Pas une semaine ne s’écoule, depuis, sans que la presse alimente la chronique de telle ou telle entreprise qui a préféré revenir sur le sol natal, lassée des voyages incessants, d’une qualité pas toujours irréprochable ou de coûts de transports trop élevés. A l’image d’Otis, qui a rapatrié ses ascenseurs du Mexique à la Caroline du Nord, de Whirlpool, qui a renforcé son usine américaine de robots KitchenAid, ou du fabricant de jouets Wham O, qui a fait revenir de Chine en Californie sa production de Frisbee. Plus significatif, General Electric produit désormais localement ses derniers modèles de réfrigérateurs et lave-linge. Au total, GE, dont le patron, Jeff Immelt, a affirmé que  » l’outsourcing était un modèle du passé « , aura créé 3 000 emplois à Louisville (Kentucky) ces deux dernières années et réembauche des centaines d’ingénieurs dans son nouveau centre de recherche du Michigan. Le leader du matériel de construction Caterpillar s’est aussi illustré dans cette vague de  » reshoring « . Mais il est trop tôt pour dresser un véritable bilan, en termes d’emploi notamment. D’autant que les investissements les plus spectaculaires réorientés vers les Etats-Unis l’ont été par les pétrochimistes, fabricants de verre, d’acier ou d’aluminium, très consommateurs d’énergie mais pas forcément de bras…

Bien sûr, le storytelling, comme toujours ici, accompagne et amplifie – au point parfois de les idéaliser – les grandes transformations. Et tout n’est pas rose, dans cette Amérique-là, derrière la façade rutilante de la  » manufacturing renaissance « , annoncée dès l’été 2011 par le Boston Consulting Group.  » Mandrake Obama « , lui-même, est aux prises avec plusieurs affaires qui remettent gravement en question la probité de son administration.
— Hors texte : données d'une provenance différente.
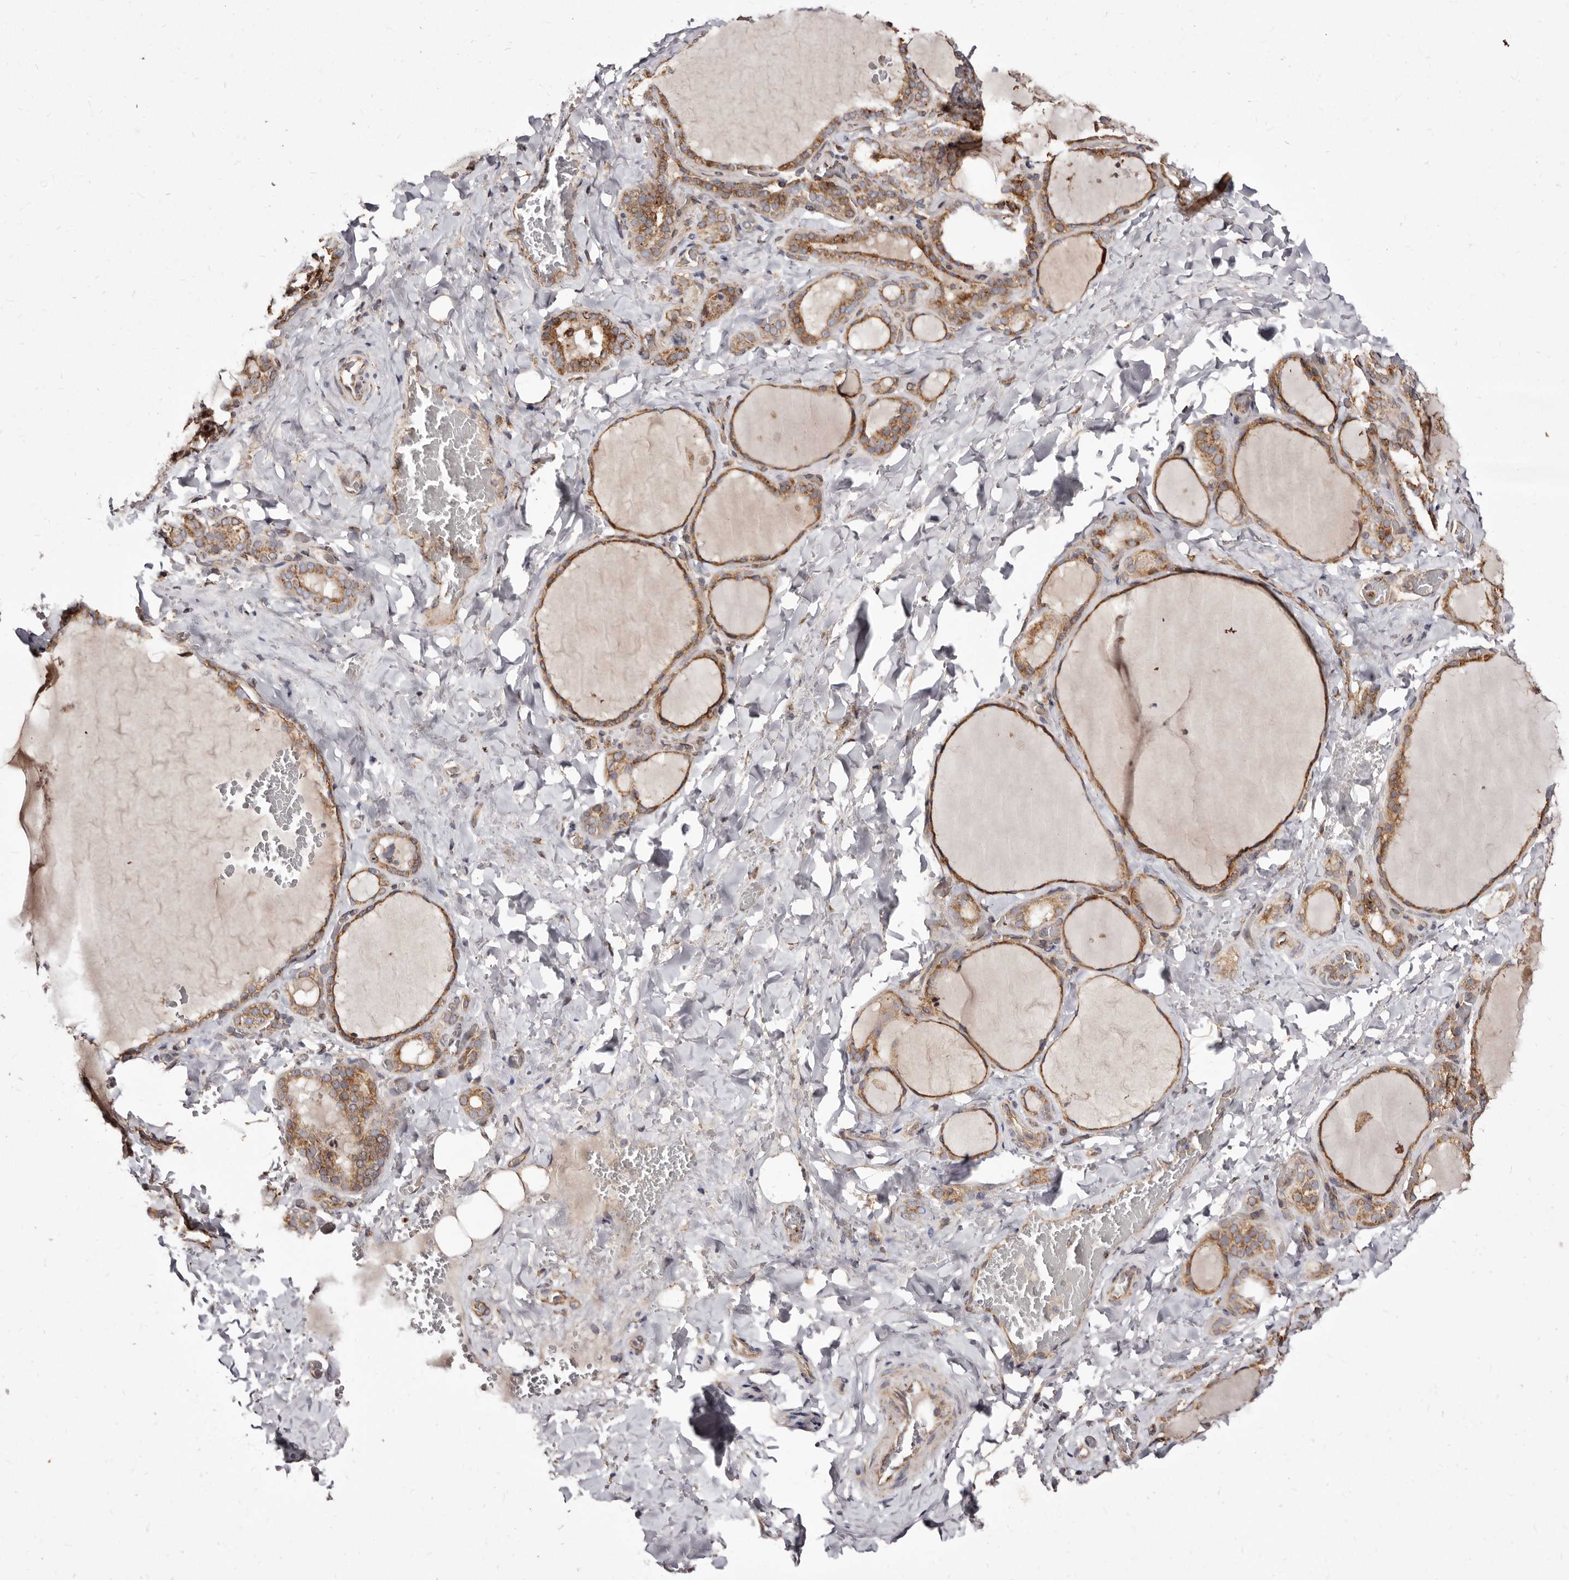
{"staining": {"intensity": "moderate", "quantity": ">75%", "location": "cytoplasmic/membranous"}, "tissue": "thyroid gland", "cell_type": "Glandular cells", "image_type": "normal", "snomed": [{"axis": "morphology", "description": "Normal tissue, NOS"}, {"axis": "topography", "description": "Thyroid gland"}], "caption": "Protein expression analysis of unremarkable human thyroid gland reveals moderate cytoplasmic/membranous staining in about >75% of glandular cells.", "gene": "LUZP1", "patient": {"sex": "female", "age": 22}}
Et force est de constater que le président n’est pas parvenu, au cours de son premier mandat, à faire baisser le chômage. Le redémarrage de l’économie ne crée pas autant d’emplois qu’espéré, et la job machine n’a toujours pas retrouvé son rythme de croisière :  » On ne devrait pas rattraper le niveau antérieur à la crise avant 2014 « , pronostique Justin Wolfers, professeur d’économie à l’université du Michigan. Le taux de chômage américain (7,5 % en avril) demeure cependant largement inférieur à celui de la zone euro (12,1 %).

Plus globalement, beaucoup pointent une croissance inégale, qui profiterait davantage aux plus aisés qu’aux plus pauvres, ou même à ces classes moyennes tant courtisées par Obama durant la campagne pour sa réélection (voir l’encadré ci-dessous). Enfin, la sphère financière, alimentée par la politique de taux bas de la Fed, demeure une gigantesque machine à créer des bulles – une  » great bubble machine « , pour reprendre le titre d’un article retentissant de Rolling Stone, qui passait au vitriol les pratiques de la banque d’affaires Goldman Sachs. Même si la Fed a annoncé qu’elle pourrait revoir à la baisse, à la rentrée, ses injections massives de liquidités, chacun sait que la fin du laxisme monétaire n’est pas à l’ordre du jour. Au risque de nouveaux atterrissages douloureux.  » L’une des grandes forces de l’Amérique, relativise cependant Pierre Sabatier, c’est sa capacité à exporter ses bulles et ses crises. L’objet principal, sinon unique, de la politique économique est de défendre les entreprises et les emplois américains.  » On peut louer ou déplorer cette realpolitik. On ne peut qu’en constater, cette fois encore, les succès.

PAR BENJAMIN MASSE-STAMBERGER

L’Amérique a révolutionné le modèle économique sur lequel reposait sa prospérité

 » L’une des grandes forces de l’Amérique, c’est sa capacité à exporter ses bulles et ses crises  »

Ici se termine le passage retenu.